** REQUIREMENT 1 **
Could you write out, word for word, the part of the book review starting with "Rees was surprisingly" and going on through "conducting such experiments."?
** REQUIREMENT 2 **
Could you change "Vivace" to "Allegro" in the rows, starting with the first row and going on through the line with "fisis'2) g'8( r8 |", and give back only those lines, otherwise unchanged and without the pictures?

** SUPPLIED TEXT **
********************

Rees was surprisingly alarmist about the risk of high-energy physics experiments, such as the types conducted at CERN, and his arguments against them are more fervent than those found in similar works by Ord or Bostrom. Drawing parallels with the Manhattan Project-era fears that the Trinity test might ignite the atmosphere, Rees notes that these experiments may be riskier – and therefore more unethical – than commonly supposed. Even if an experiment has only, say, a one-in-fifty million chance of creating a false vacuum and destroying the Earth, the fact that such an experiment theoretically endangers billions of humans who have not consented to the risk (or possibly trillions, if you factor in the risk to all possible future generations of humans), and offer almost no practical benefits, should tip the moral calculus against conducting such experiments.

I’m personally skeptical that any experiment humans can conduct could endanger the very universe – if we could, odds are an extraterrestrial civilization millions of years ago would’ve already wiped us out – but I nevertheless find the argument oddly persuasive.

The book is quite readable, but a little disjointed in places, and sometimes Rees’ digressions into the origins of life or interplanetary colonization see rather tangential to his main argument. He is also surprisingly opposed to the creation of the International Space Station. While one can make an argument that it was not the most efficient use of space resources, it certainly wasn’t a boondoggle on the scale of the Shuttle program, and we still managed to learn quite a bit about long-term habitation in space.

********************

** SOURCE DATA **
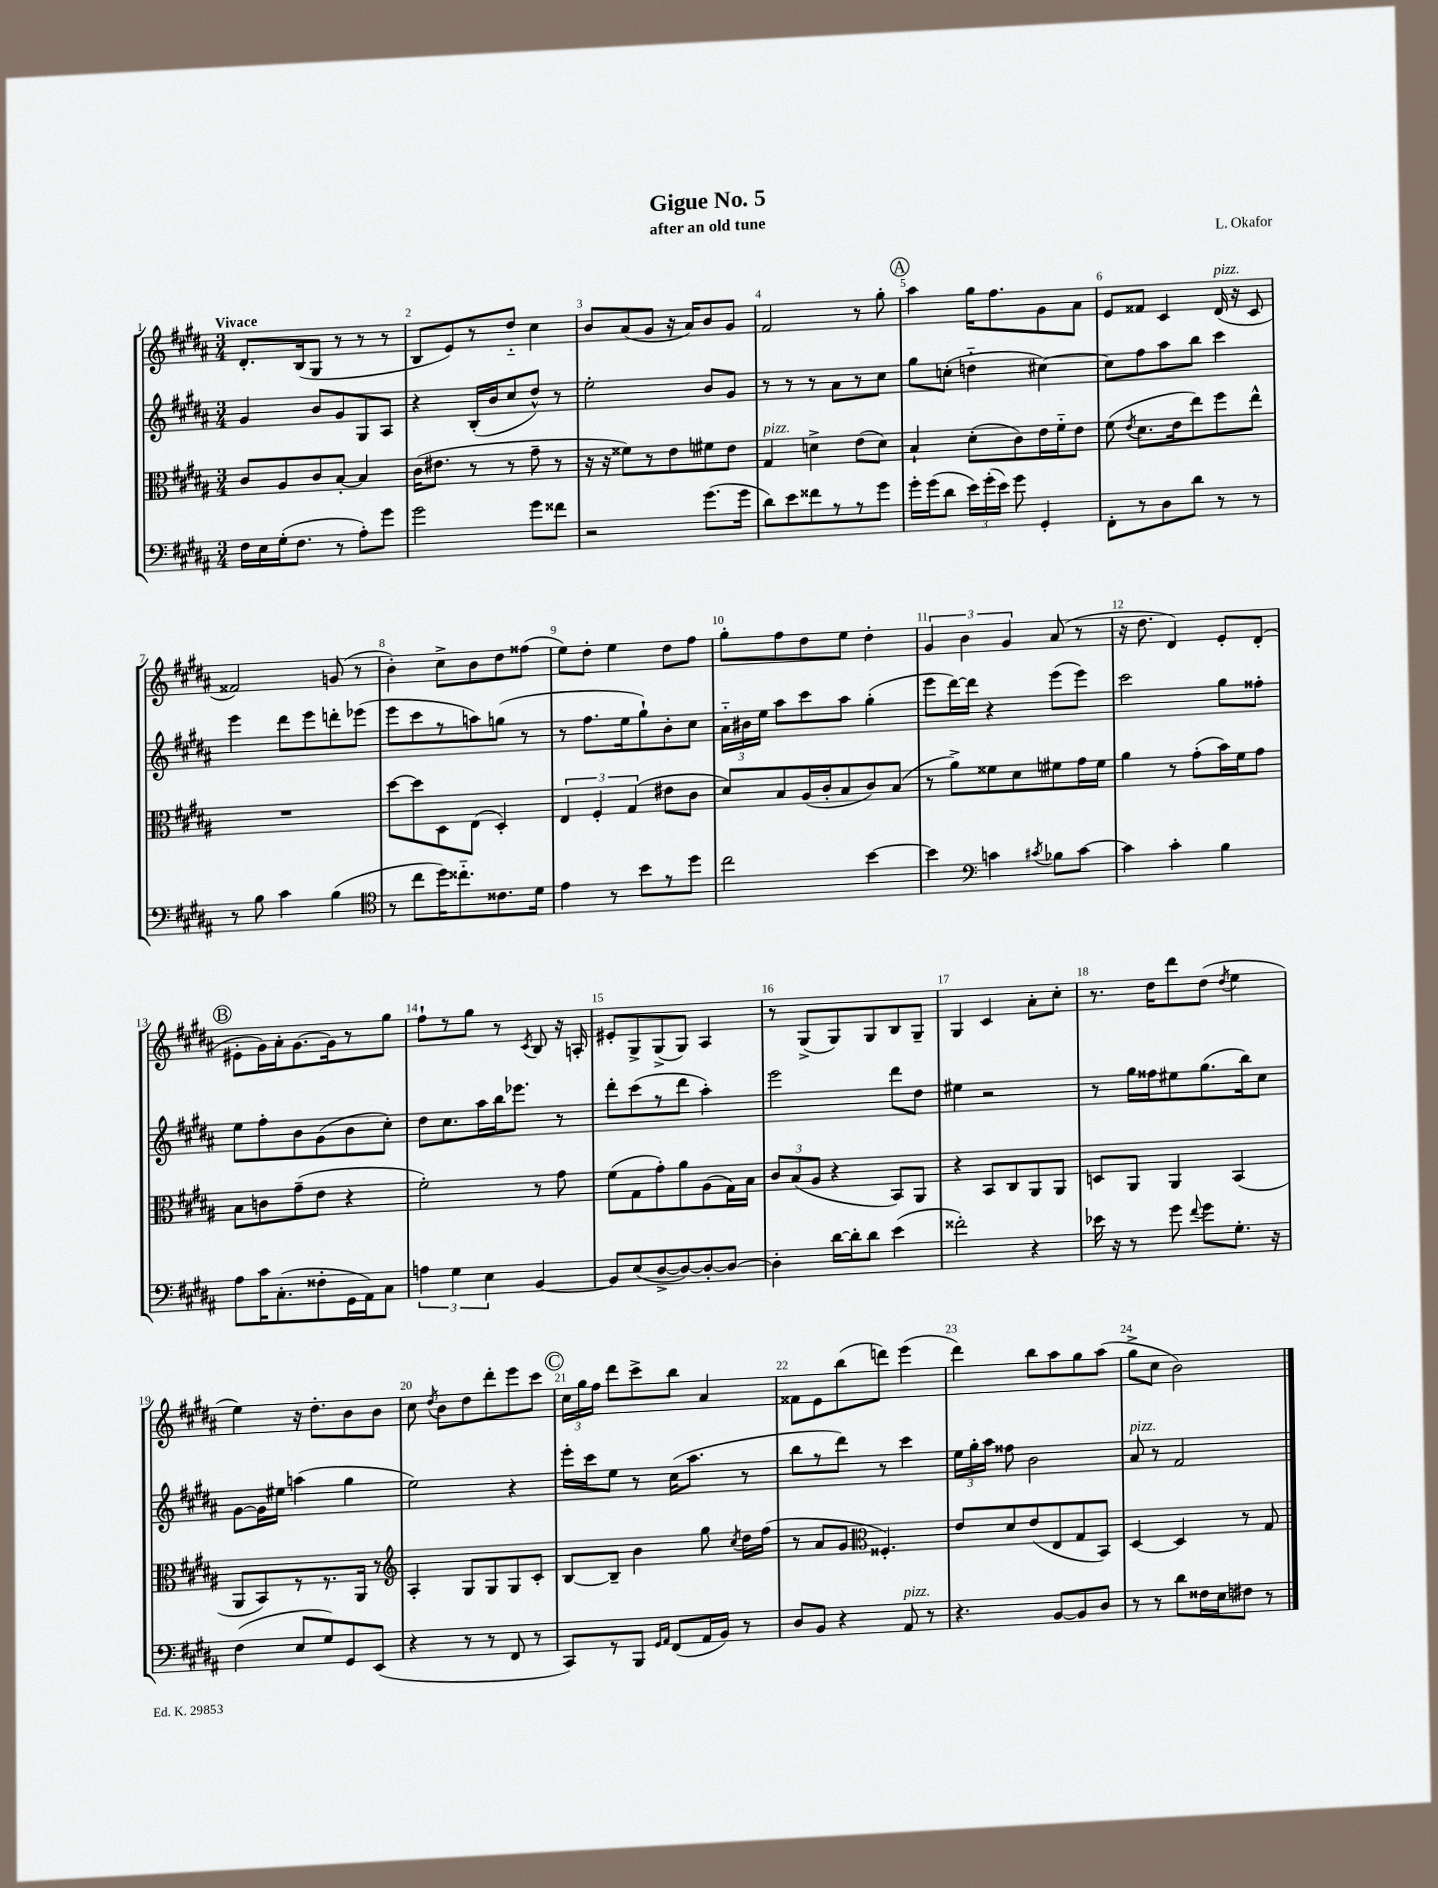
\header { title = "Gigue No. 5" composer = "L. Okafor" subtitle = "after an old tune" }
<<
\new StaffGroup <<
\new Staff = "s0" {
    \clef treble \key b \major \numericTimeSignature \time 3/4 \tempo "Vivace"
    \autoBeamOff dis'8.[-. b16( gis8] r8 r8 r8 |
    b8[ e'8) r8 dis''8]-_ cis''4 |
    b'8[ ais'8( gis'8] r16 ais'16[) b'8 gis'8] |
    fis'2 r8 gis''8-. |
    \mark \markup { \circle "A" } ais''4 gis''16[ fis''8. gis'8 ais'8] |
    e'8[ fisis'8] cis'4 dis'16^\markup { \italic "pizz." }( r16 cis'8 |
    fisis'2) g'8( r8 |
    b'4-.) cis''8[-> b'8 dis''8 fisis''8]( |
    e''8[) dis''8]-. e''4 dis''8[ fis''8] |
    gis''8[-. fis''8 dis''8 e''8] dis''4-. |
    \tuplet 3/2 { gis'4 b'4 gis'4 } ais'8( r8 |
    r16 dis''8. dis'4) e'8[-. dis'8]-.( |
    \mark \markup { \circle "B" } eis'8[-. gis'16) ais'16-. gis'8.~ gis'16 r8 gis''8] |
    fis''8[-! r8 gis''8] r8 \acciaccatura { cis'8 } b8 r16 a16-. |
    eis'8[-. gis8-> gis8->( gis8]) ais4 |
    r8 gis8[->( gis8) gis8 b8 gis8]-- |
    gis4 cis'4 ais'8[-. cis''8]-. |
    r8. dis''16[ dis'''8 dis''8]( \acciaccatura { dis''8 } e''4 |
    e''4) r16 dis''8.[-. b'8 b'8] |
    cis''8 \acciaccatura { dis''8 } b'8[ dis''8 dis'''8-. e'''8 cis'''8] |
    \mark \markup { \circle "C" } \tuplet 3/2 { cis''16[ gis''16 fis''16] } dis'''8[ cis'''8-> b''8] ais'4 |
    fisis'8[ e'8 b''8( d'''8]) e'''4( |
    dis'''4) b''8[ ais''8 gis''8 ais''8]( |
    gis''8[-> cis''8] b'2) \bar "|." |
}
\new Staff = "s1" {
    \clef treble \key b \major \numericTimeSignature \time 3/4
    \autoBeamOff gis'4 b'8[ gis'8 gis8 ais8] |
    r4 b16[-.( b'16 cis''8 dis''8]-^) r8 |
    e''2-. b'8[ gis'8] |
    r8 r8 r8 ais'8[ r8 cis''8] |
    \mark \markup { \circle "A" } gis''8[ c''8]-.( d''4-_ cis''4~) |
    cis''8[ fis''8 ais''8 b''8] cis'''4 |
    e'''4 dis'''8[ e'''8 d'''8-. ees'''8]( |
    e'''8[ cis'''8 r8 a''8) g''8]( r8 |
    r8 fis''8.[ e''16 gis''8-!) b'8-. cis''8] |
    \tuplet 3/2 { ais'16[-_ bis'16 e''16] } ais''8[ cis'''8 ais''8] gis''4-.( |
    e'''8[ dis'''16~) dis'''16] r4 e'''8[( e'''8]) |
    cis'''2 gis''8[ fisis''8]-. |
    \mark \markup { \circle "B" } e''8[ fis''8-. b'8 gis'8( b'8 cis''8]-.) |
    dis''8[ cis''8. ais''16 b''16 ees'''8.] r8 |
    dis'''8[-. cis'''8( r8 dis'''8] ais''4-.) |
    e'''2 dis'''8[ dis''8] |
    eis''4 r2 |
    r8 gis''16[ fisis''16 eis''8 gis''8.( b''16) cis''8] |
    gis'8[~ gis'16 eis''16] a''4( gis''4 |
    e''2) r4 |
    \mark \markup { \circle "C" } e'''16[-. cis'''16 e''8] r8 cis''16[( ais''8.] r8 |
    b''8[ r8 dis'''8]) r8 cis'''4 |
    \tuplet 3/2 { e''16[ gis''16-. ais''16] } fisis''8 b'2 |
    ais'8^\markup { \italic "pizz." } r8 fis'2 \bar "|." |
}
\new Staff = "s2" {
    \clef alto \key b \major \numericTimeSignature \time 3/4
    \autoBeamOff cis'8[ ais8 cis'8 b8]~-. b4 |
    cis'16[( eis'8.] r8 r8 gis'8-- r8 |
    r16 r16 fisis'8[) r8 e'8 fis'8 e'8] |
    gis4^\markup { \italic "pizz." } d'4-> e'8[( d'8]) |
    \mark \markup { \circle "A" } b4-! dis'8[-.( cis'8) e'16 fis'16-_ e'8] |
    fis'8( \acciaccatura { e'8 } dis'8.[ e'16 e''8) fis''8 e''8]-^ |
    R2. |
    dis''8[~ dis''8 dis8 e8]( dis4-.) |
    \tuplet 3/2 { e4 fis4-. gis4( } eis'8[ cis'8] |
    dis'8[) b8 ais16( cis'16-. b8 cis'8) b8]( |
    r8 ais'8[->) fisis'8 dis'8 fis'8 gis'16 fis'16] |
    ais'4 r8 gis'8[-.( b'16) fis'16 gis'8] |
    \mark \markup { \circle "B" } b8[ c'8 gis'8--( e'8] r4 |
    fis'2-.) r8 gis'8 |
    fis'8[( gis8 gis'8-.) ais'8 ais8( gis16) b16] |
    \tuplet 3/2 { cis'8[ b8( ais8] } r4 b,8[) ais,8] |
    r4 b,8[ cis8 ais,8 ais,8] |
    d8[ ais,8] ais,4 b,4( |
    ais,8[ b,8) r8 r8. ais,16] r8 |
    \clef treble ais4-. gis8[ gis8 gis8 cis'8]-. |
    \mark \markup { \circle "C" } b8[~ b8]-- b'4 gis''8 \acciaccatura { cis''8 } dis''16[ fis''16]( |
    r8 ais'8[ gis'8] \clef alto fisis4.-.) |
    e'8[ dis'8 e'8( e8 gis8 b,8]) |
    dis4~ dis4 r8 gis8 \bar "|." |
}
\new Staff = "s3" {
    \clef bass \key b \major \numericTimeSignature \time 3/4
    \autoBeamOff fis16[ e16 gis16-.( fis8.] r8 ais8[-.) gis'8] |
    gis'2 gis'8[ fisis'8] |
    r2 gis'8.[( gis'16] |
    dis'8[) e'8 fisis'8 r8 r8 gis'8] |
    \mark \markup { \circle "A" } gis'16[-. gis'16( dis'8] \tuplet 3/2 { e'16[) gis'16-.( e'16]) } gis'8 gis,4-. |
    fis,8[-. r8 dis8 dis'8] r8 r8 |
    r8 b8 cis'4 b4( |
    \clef tenor r8 cis''8[ dis''16) cisis''8.-_ cisis'8. dis'16] |
    e'4 r8 b'8[ r8 dis''8] |
    cis''2 b'4~ |
    b'4 \clef bass c'4 \acciaccatura { cis'8 } bes8[ cis'8]~ |
    cis'4 cis'4-. b4 |
    \mark \markup { \circle "B" } ais8[ cis'16 cis8.-.( fisis8-. gis,16 ais,16) cis8] |
    \tuplet 3/2 { a4 gis4 e4 } b,4~ |
    b,8[ e8( dis8~-> dis8~) dis8~-. dis8]~ |
    dis4-. dis'16[~ dis'16-. dis'8] e'4( |
    fisis'2-.) r4 |
    ees'16 r16 r8 gis'8 \appoggiatura { fis'8 } gis'8[ gis8.]-. r16 |
    fis4( e8[ gis8) gis,8 e,8]( |
    r4 r8 r8 fis,8 r8 |
    \mark \markup { \circle "C" } cis,8[) r8 b,,8] \grace { gis,16[ ais,16] } fis,8[( ais,16 b,16]) r8 |
    dis8[ b,8] r4 ais,8^\markup { \italic "pizz." } r8 |
    r4. b,8[~ b,8 dis8] |
    r8 r8 dis'8[ fisis16 e16 fis8] r8 \bar "|." |
}
>>
>>
\layout { \context { \Score \override BarNumber.break-visibility = ##(#f #t #t) barNumberVisibility = #all-bar-numbers-visible } }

********************

** COMPLETE OUTPUT 1 **
Rees was surprisingly alarmist about the risk of high-energy physics experiments, such as the types conducted at CERN, and his arguments against them are more fervent than those found in similar works by Ord or Bostrom. Drawing parallels with the Manhattan Project-era fears that the Trinity test might ignite the atmosphere, Rees notes that these experiments may be riskier – and therefore more unethical – than commonly supposed. Even if an experiment has only, say, a one-in-fifty million chance of creating a false vacuum and destroying the Earth, the fact that such an experiment theoretically endangers billions of humans who have not consented to the risk (or possibly trillions, if you factor in the risk to all possible future generations of humans), and offer almost no practical benefits, should tip the moral calculus against conducting such experiments.

** COMPLETE OUTPUT 2 **
\header { title = "Gigue No. 5" composer = "L. Okafor" subtitle = "after an old tune" }
<<
\new StaffGroup <<
\new Staff = "s0" {
    \clef treble \key b \major \numericTimeSignature \time 3/4 \tempo "Allegro"
    \autoBeamOff dis'8.[-. b16( gis8] r8 r8 r8 |
    b8[ e'8) r8 dis''8]-_ cis''4 |
    b'8[ ais'8( gis'8] r16 ais'16[) b'8 gis'8] |
    fis'2 r8 gis''8-. |
    \mark \markup { \circle "A" } ais''4 gis''16[ fis''8. gis'8 ais'8] |
    e'8[ fisis'8] cis'4 dis'16^\markup { \italic "pizz." }( r16 cis'8 |
    fisis'2) g'8( r8 |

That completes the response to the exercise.